О, есть на свете и счастливые женщины; они за мужем, как за боженькой живут, не нарадуются. Светятся их лица. Это — психически уравновешенные женщины, удовлетворенные жизнью. А мне, я говорю, нельзя похвастаться этим, хоть и не в пример другим семьям живем мы вместе с мужем долго и он не изменял мне ни с кем, не пьянствовал и не хамил, и не погиб в войну. Просто он — не советчик мне в жизни; ничего не замечает, кроме своей службы. Спросит: «Что, опять болит сердце, да»? Когда сделать что-нибудь, что помогло бы мне, он бессилен. «Да, когда ничего ты не можешь, то сказать „да?“ тоже вроде бы чего-то стоит», — отвечала я чаще, съязвив. Ну, обидится на меня. И подруг-то у меня не было и нет — подруг настоящих, неподдельных, коим можно б было все выложить, как на духу: я ж вела сколько кочевой образ жизни! Даже поделиться мне моим горем не с кем. Поддержкой заручиться не у кого, — спокойно-трагически звучал ее голос. — Потому и молчала я исступленно, стиснув зубы. Потому опять начала курить ужасно. А некоторые женщины аж сторонились меня, как чумной. Ведь я могу резко высказать любой и любому в глаза всю правду: не умею лебезить ни перед кем. Да и, по-совести сказать, вряд ли кто способен посоветовать тебе что-то дельное.
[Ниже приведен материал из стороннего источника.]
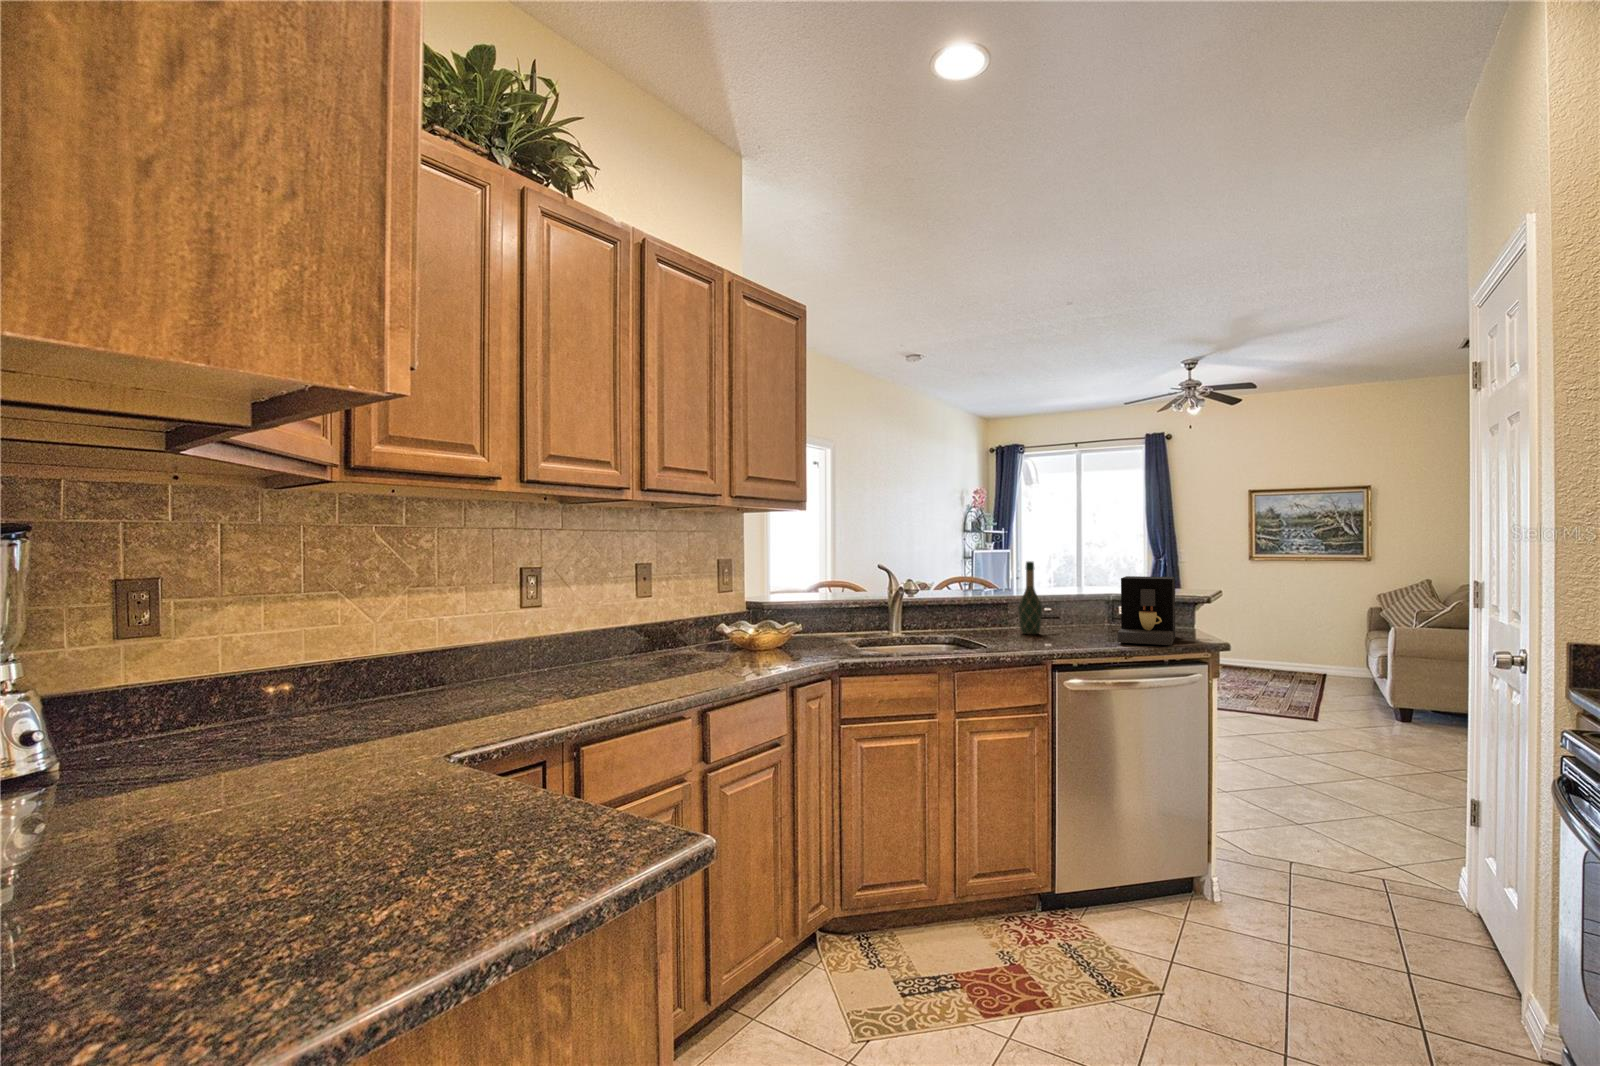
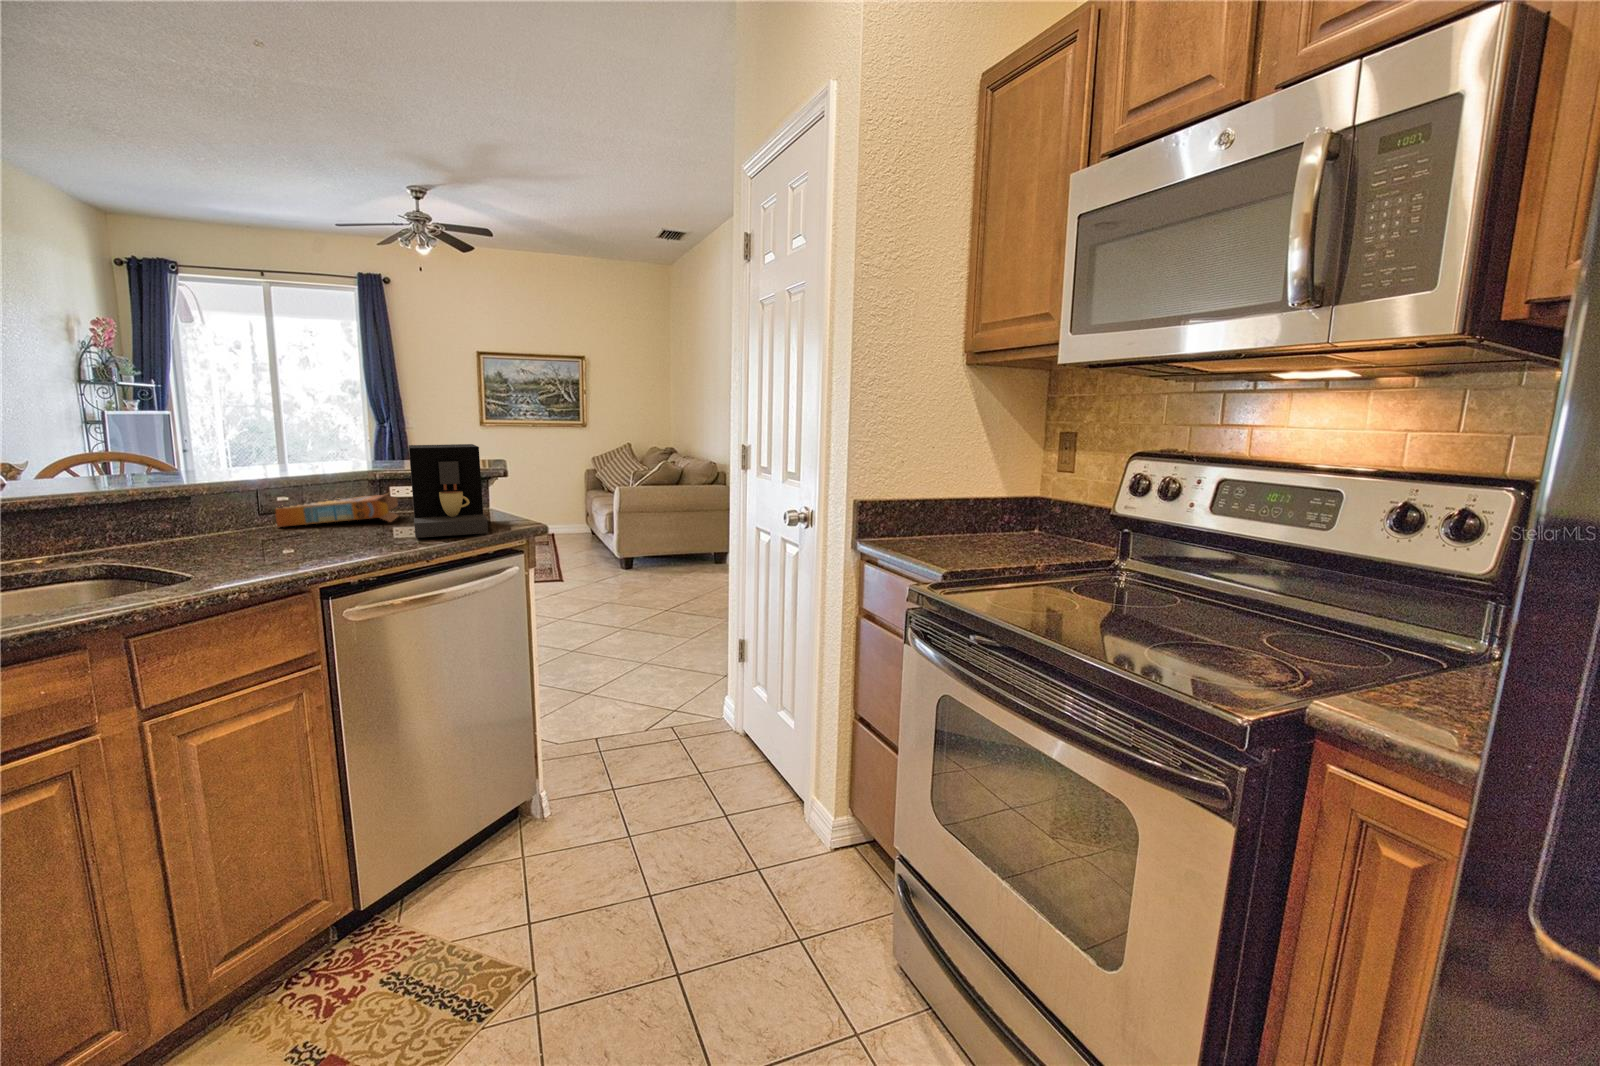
wine bottle: present [1018,561,1042,634] -> none [239,426,283,541]
cereal box: none [1040,609,1122,632] -> present [275,494,398,527]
У нас люди чаще всего хотят быть прокурорами, чтобы осуждать; когда нужно разобраться в чем-то толково, по-чести, существа дела не видно — оно тонет в, так называемых, привходящих обстоятельствах. Тебя пырнут ножом в подворотне, а ты еще должен посмотреть, какой длины нож у бандюги, смертельна ли будет рана от него, а потом уж защищаться с умением, чтобы — боже упаси! — не ухлопать живодера.